Mme Denise R. et autre [Licenciement des assistants maternels]
Le Conseil constitutionnel a été saisi le 2 février 2011 par la Cour de cassation, dans les conditions prévues à l'article 61-1 de la Constitution, d'une question
prioritaire de constitutionnalité posée par Mme Denise R. Cette question était relative à la conformité aux droits et libertés que la Constitution garantit des premier et
troisième alinéas de l'article L. 773-20 du code du travail, devenu article L.423-8 du code de l'action sociale et des familles (CASF).
Les dispositions contestées s'insèrent dans l'ensemble de celles relatives à l'agrément des assistantes maternelles. L'article L. 421-3 du CASF prévoit qu'un agrément,
délivré par le président du conseil général du département où le demandeur réside, est nécessaire pour exercer la profession d'assistant maternel ou d'assistant familial. Cet
agrément est accordé « si les conditions d'accueil garantissent la sécurité, la santé et l'épanouissement des mineurs et majeurs de moins de vingt et un ans accueillis ». Cet
agrément peut être retiré « si les conditions de l'agrément cessent d'être remplies ».
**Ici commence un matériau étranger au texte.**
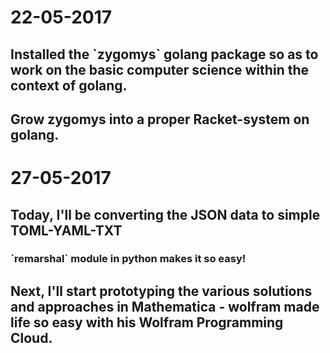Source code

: * 22-05-2017
** Installed the `zygomys` golang package so as to work on the basic computer science within the context of golang.
** Grow zygomys into a proper Racket-system on golang.
* 27-05-2017
** Today, I'll be  converting the JSON data to simple TOML-YAML-TXT
*** `remarshal` module in python makes it so easy!
** Next, I'll start prototyping the various solutions and approaches in Mathematica - wolfram made life so easy with his Wolfram Programming Cloud.
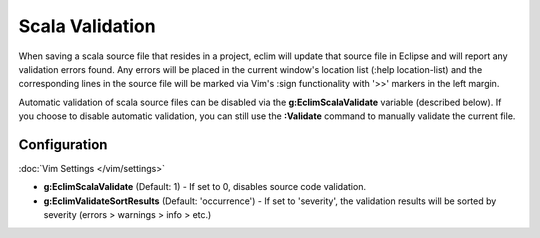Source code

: .. Copyright (C) 2012  Eric Van Dewoestine

   This program is free software: you can redistribute it and/or modify
   it under the terms of the GNU General Public License as published by
   the Free Software Foundation, either version 3 of the License, or
   (at your option) any later version.

   This program is distributed in the hope that it will be useful,
   but WITHOUT ANY WARRANTY; without even the implied warranty of
   MERCHANTABILITY or FITNESS FOR A PARTICULAR PURPOSE.  See the
   GNU General Public License for more details.

   You should have received a copy of the GNU General Public License
   along with this program.  If not, see <http://www.gnu.org/licenses/>.

.. _\:Validate_scala:

Scala Validation
================

When saving a scala source file that resides in a project, eclim will update
that source file in Eclipse and will report any validation errors found. Any
errors will be placed in the current window's location list (:help
location-list) and the corresponding lines in the source file will be marked
via Vim's :sign functionality with '>>' markers in the left margin.

Automatic validation of scala source files can be disabled via the
**g:EclimScalaValidate** variable (described below). If you choose to disable
automatic validation, you can still use the **:Validate** command to manually
validate the current file.

Configuration
-------------

:doc:`Vim Settings </vim/settings>`

.. _g\:EclimScalaValidate:

- **g:EclimScalaValidate** (Default: 1) -
  If set to 0, disables source code validation.

- **g:EclimValidateSortResults** (Default: 'occurrence') -
  If set to 'severity', the validation results will be sorted by severity
  (errors > warnings > info > etc.)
Aux termes de l'article L. 423-8 contesté, l'employeur est tenu, en cas de retrait d'agrément, de procéder au licenciement de l'assistante maternelle. La requérante soutenait
notamment que ceci portait atteinte à la présomption d'innocence. Cependant ce licenciement n'est que la conséquence directe du retrait d'agrément. Il ne saurait être
regardé comme une sanction ayant le caractère d'une punition. En conséquence, le Conseil constitutionnel a écarté le grief tiré de la méconnaissance du principe de présomption
d'innocence et a jugé l'article L. 773-20 du code du travail, devenu l'article L. 423-8 du CASF, conforme à la Constitution.